Voyage par le Cap de Bonne-Espérance à Batavia, à Bantam et au Bengale, en 1768, 69, 70 et 71.djvu/I/VI

CHAPITRE VI.

Batavia, et retour au Cap de Bonne Espérance.




En arrivant à terre, j’appris que mon vaisseau avoit été destiné dans la matinée à précéder la flotte de la chambre d’Enkhuisen à son retour en Hollande ; mais le même soir, le gouverneur-général Van der Parra, à qui je fis rapport de mon voyage au Bengale, me dit qu’il convenoit mieux que je retournasse dans la patrie sur un vaisseau de cent cinquante pieds, pour compte de la chambre d’Amsterdam, que sur un petit bâtiment, comme l’étoit la Cornelia-Hillegonda, pour une chambre du second ordre.

On me donna en conséquence le jour suivant, au conseil des Indes, le commandement du vaisseau ’t Huis ter Mye, de cent cinquante pieds de quille et fretté pour son retour en Europe au compte de la chambre d’Amsterdam.

Le 17 septembre, à cinq heures et demie du matin, à la pointe du jour, nous sentîmes à Batavia un fort tremblement de terre, qui dura plus de deux minutes, mais dont il résulta néanmoins peu de dommage.
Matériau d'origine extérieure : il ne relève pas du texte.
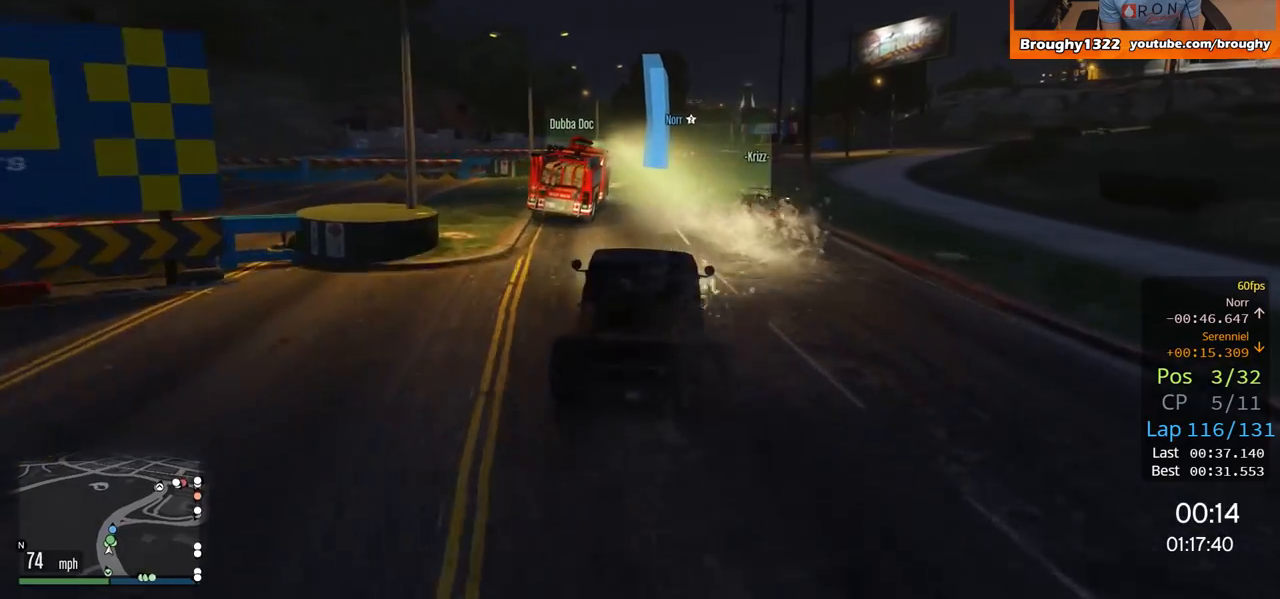
{"buttons": ["R2"], "left_stick": "center", "right_stick": "center", "events": [[250, "left_stick", "right"], [433, "left_stick", "center"]]}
L’eau sembloit bouillonner dans les canaux de la ville ; les lanternes et les lustres qui pendoient dans les maisons furent pendant plus de trois quarts d’heure après la commotion balancés de côté et d’autre ; toutes les pendules fixées sur des pieds, tant dans la ville qu’aux environs, dont les balanciers allaient de l’est à l’ouest, furent arrêtées ; mais celles dont l’oscillation étoit du sud au nord, continuèrent leur mouvement : la pendule de la maison que j’habitois, dont le balancement se faisoit aussi de l’est à l’ouest, s’arrêta à deux minutes après cinq heures et demie.

Le 18 et 19, les Chinois célébrèrent une fête destinée à invoquer le ciel pour le recouvrement de la santé de leurs malades. Le soir, ils plantèrent devant leurs maisons un ou plusieurs bambous, au bout desquels étoient suspendues des lanternes, ce qui produisoit un spectacle assez agréable dans le campon ou faubourg des Chinois.
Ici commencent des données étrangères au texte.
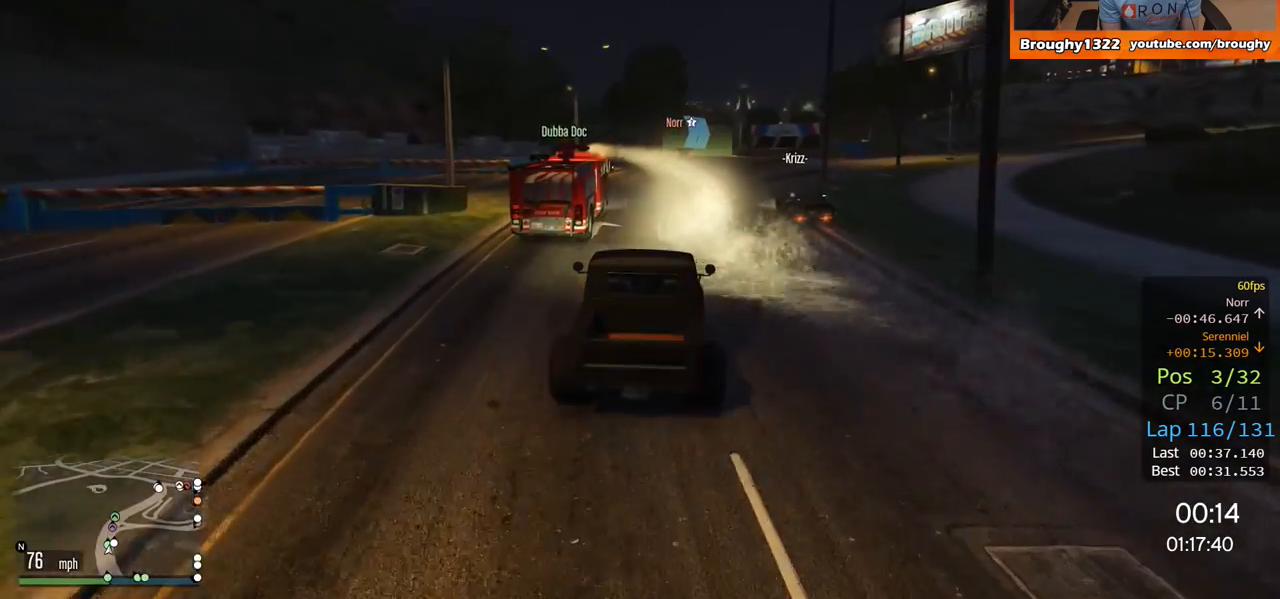
{"buttons": ["R2"], "left_stick": "right", "right_stick": "center", "events": [[334, "left_stick", "right"]]}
Le 9 octobre, ils célébrèrent une autre fête en l’honneur de leur Joosje, à qui ils apportèrent de tous côtés de magnifiques présens. Ils avoient construit aussi un grand vaisseau fait de papier et d’autres matières combustibles, et orné de jolies banderoles, auquel ils mirent le feu, à l’entrée de la nuit ; ensuite ils le laissèrent voguer sur la mer, où il fut bientôt consumé par les flammes.
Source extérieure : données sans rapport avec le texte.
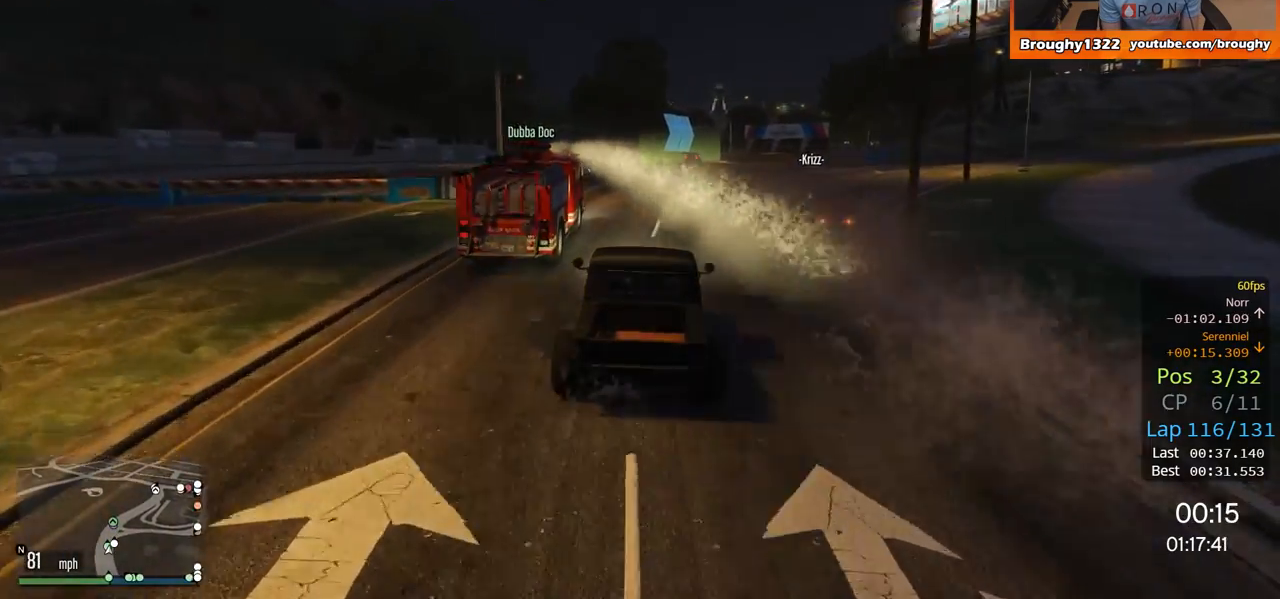
{"buttons": ["R2"], "left_stick": "up-left", "right_stick": "center", "events": [[50, "left_stick", "center"], [467, "left_stick", "up-left"]]}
Le 11, nous eûmes vers le soir à Batavia un terrible orage, lequel ne causa aucun dégât dans la ville ; mais le tonnerre tomba, à huit heures, sur le vaisseau appelé l’Amiral de Ruiter, dont le grand mat, le perroquet et le grand hunier d’avant, ainsi que les vergues, furent brisés en mille morceaux ; de sorte que le tillac étoit couvert à quinze pieds de hauteur de ces débris ; la foudre y avoit percé aussi un trou oblong, sans cependant blesser personne. Aucun des autres vaisseaux qui se trouvoient sur la rade de Batavia ne fut endommagé.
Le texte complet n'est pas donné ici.